## DATASET:
* begin *

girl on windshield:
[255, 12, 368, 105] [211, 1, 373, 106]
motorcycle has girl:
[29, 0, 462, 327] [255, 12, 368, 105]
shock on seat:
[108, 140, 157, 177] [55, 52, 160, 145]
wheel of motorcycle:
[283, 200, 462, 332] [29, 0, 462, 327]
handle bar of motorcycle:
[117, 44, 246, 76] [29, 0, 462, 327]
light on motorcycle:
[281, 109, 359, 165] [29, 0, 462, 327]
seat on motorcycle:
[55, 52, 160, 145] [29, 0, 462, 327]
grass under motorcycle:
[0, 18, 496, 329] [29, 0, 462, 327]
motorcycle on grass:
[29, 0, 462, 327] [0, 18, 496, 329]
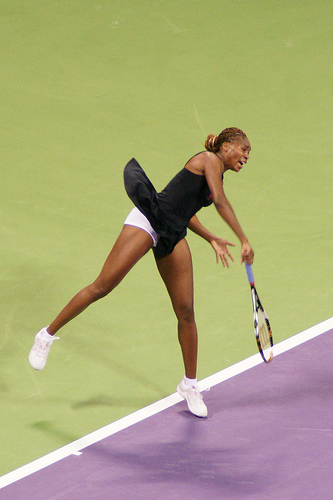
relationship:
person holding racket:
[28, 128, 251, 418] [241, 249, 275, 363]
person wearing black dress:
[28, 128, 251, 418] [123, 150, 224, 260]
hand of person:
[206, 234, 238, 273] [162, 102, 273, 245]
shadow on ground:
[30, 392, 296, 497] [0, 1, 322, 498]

* end *
* begin *

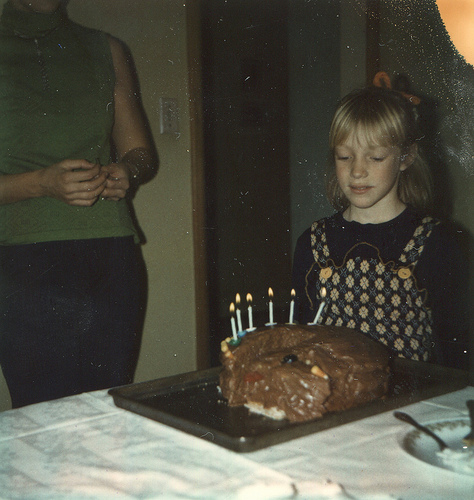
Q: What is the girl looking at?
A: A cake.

* end *
* begin *

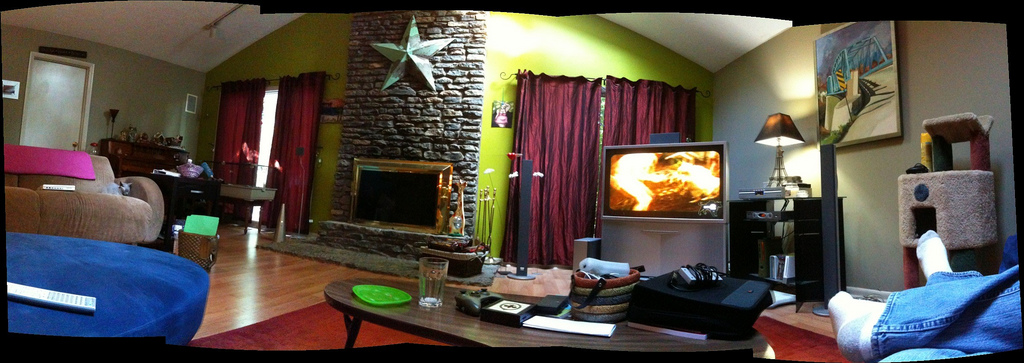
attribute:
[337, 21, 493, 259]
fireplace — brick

* end *

## AIM OF THE TASK:
Extract every line from the records above in which the string "girl" appears. Treat uppercase and lowercase as different.

## COMPLETE OUTPUT:
girl on windshield:
motorcycle has girl:
Q: What is the girl looking at?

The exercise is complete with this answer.